● WHAT YOU WILL DO
- A) Please reproduce word for word the part of the 96th Street station text between "After considering the" and "the tunnels sealed.", inclusive.
- B) According to the 96th Street station text, on what date did the MTA's contractors complete the tunnel boring machine installation and turn it on?

● READING TEXT
::::
Many community representatives requested that a station, in addition to those already proposed, be constructed in the vicinity of 96th Street and Second Avenue, principally to serve the Metropolitan Hospital which provides medical service to large numbers of low-income patients.
After considering the testimony presented at the hearing, the New York City Transit Authority adopted a resolution providing for the construction of a station at 96th Street at a cost of approximately $10,000,000.
Digging began in 1972 a few blocks north at Second Avenue and 103rd Street; however, in 1975, the city became insolvent, and the Second Avenue Subway project was suspended indefinitely, with the tunnels sealed.
In 1999, the Regional Plan Association considered a full-length Second Avenue Subway, which include 96th Street as one of its planned 31 stations. The station would serve the Metropolitan Hospital at 97th Street and the then-new high-rise buildings south of 96th Streets.
Finally, in March 2007, the MTA restarted the Second Avenue Subway project, and awarded the first construction contract at that time. In April 2007, the second round of planning for the station was finalized.
A ceremonial ground-breaking for the Second Avenue Subway was held on April 12, 2007 three blocks north of the station. The contractor prepared the initial construction site at 96th Street on April 23, 2007. A tunnel boring machine (TBM) was originally expected to arrive six to eight months after construction began, but the utility relocation and excavation required to create its "launch box" delayed its deployment from 96th Street down to 63rd Street until May 2010. By May 2010, the TBM launch box was complete, and on May 14, 2010, MTA's contractors completed the TBM installation and turned it on.
By the beginning of 2012, the slurry wall for the station site was being taken down. On June 25, 2012, a $324.6 million contract was awarded to E.E. Cruz and Company and Tully Construction Company for the station's plumbing, electricity, ancillaries, and entrances. In March 2013, the bulkhead separating the new construction from the 1970s-era tunnel at 99th Street was completed. As of November 2013[update], the station is 65% excavated. Rails for the line had arrived and were being stored in the station cavern; about one-third of the rails for the line had arrived by then, enough for tracks to be laid from 105th to 87th Streets. By spring 2014, the mezzanine was completed, and roof slabs were being installed; tracks and signal brackets were also installed north of the station. Waterproofing for the station is performed by D-Star Waterproofers.
Construction has temporarily made the prices of real estate decrease to "affordable" levels. However, in the long run, as a result of construction, the value of real estate in the area has risen since 2013.
The Metropolitan Hospital Center, one block to the north of the station's northernmost entrance, would also be served by the new station.
::::
● Saved data entries

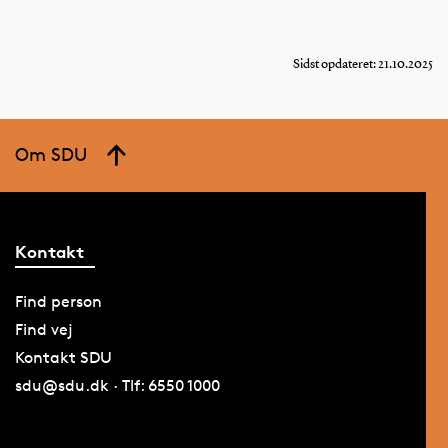
Sidst opdateret: 21.10.2025
Om SDU
Kontakt
Find person
Find vej
Kontakt SDU
sdu@sdu.dk · Tlf: 6550 1000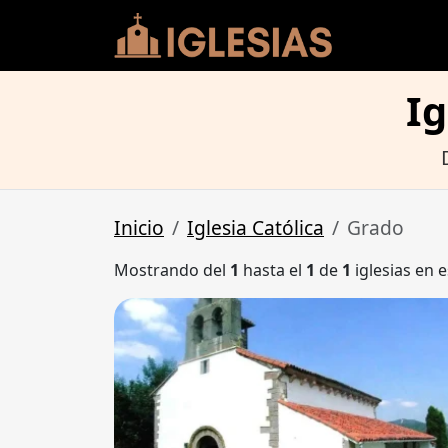
Ig
Inicio
Iglesia Católica
Grado
Mostrando del
1
hasta el
1
de
1
iglesias en e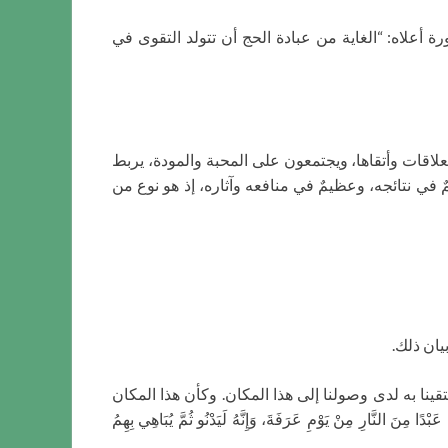
ة أعلاه: “الغاية من عبادة الحج أن تتولد التقوى في
العلاقات وأتقاها، ويجتمعون على المحبة والمودة، يربط
 في نتائجه، وعظيمٌ في منافعه وآثاره، إذ هو نوع من
يان ذلك.
تقينا به لدى وصولنا إلى هذا المكان. وكأن هذا المكان
رِ مِنْ يَوْمِ عَرَفَةَ، وَإِنَّهُ لَيَدْنُو ثُمَّ يُبَاهِي بِهِمُ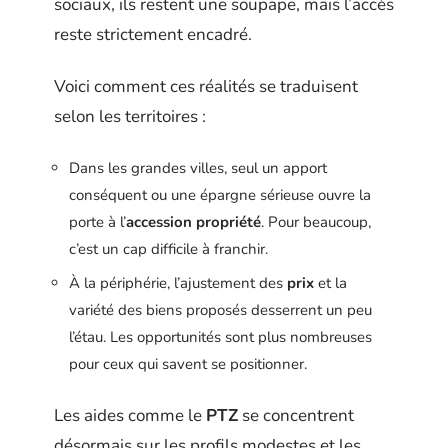
sociaux, ils restent une soupape, mais l’accès
reste strictement encadré.
Voici comment ces réalités se traduisent
selon les territoires :
Dans les grandes villes, seul un apport
conséquent ou une épargne sérieuse ouvre la
porte à l’
accession propriété
. Pour beaucoup,
c’est un cap difficile à franchir.
À la périphérie, l’ajustement des
prix
et la
variété des biens proposés desserrent un peu
l’étau. Les opportunités sont plus nombreuses
pour ceux qui savent se positionner.
Les aides comme le
PTZ
se concentrent
désormais sur les profils modestes et les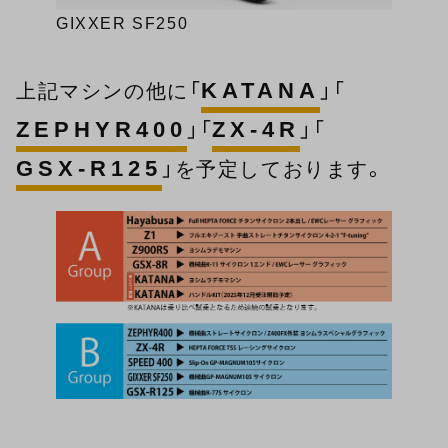
GIXXER SF250
KATANA
上記マシンの他に「
」「
ZEPHYR400
ZX-4R
」「
」「
GSX-R125
」を予定しております。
::::
● TASK RESPONSES
- A)
After considering the testimony presented at the hearing, the New York City Transit Authority adopted a resolution providing for the construction of a station at 96th Street at a cost of approximately $10,000,000.
Digging began in 1972 a few blocks north at Second Avenue and 103rd Street; however, in 1975, the city became insolvent, and the Second Avenue Subway project was suspended indefinitely, with the tunnels sealed.

- B) May 14, 2010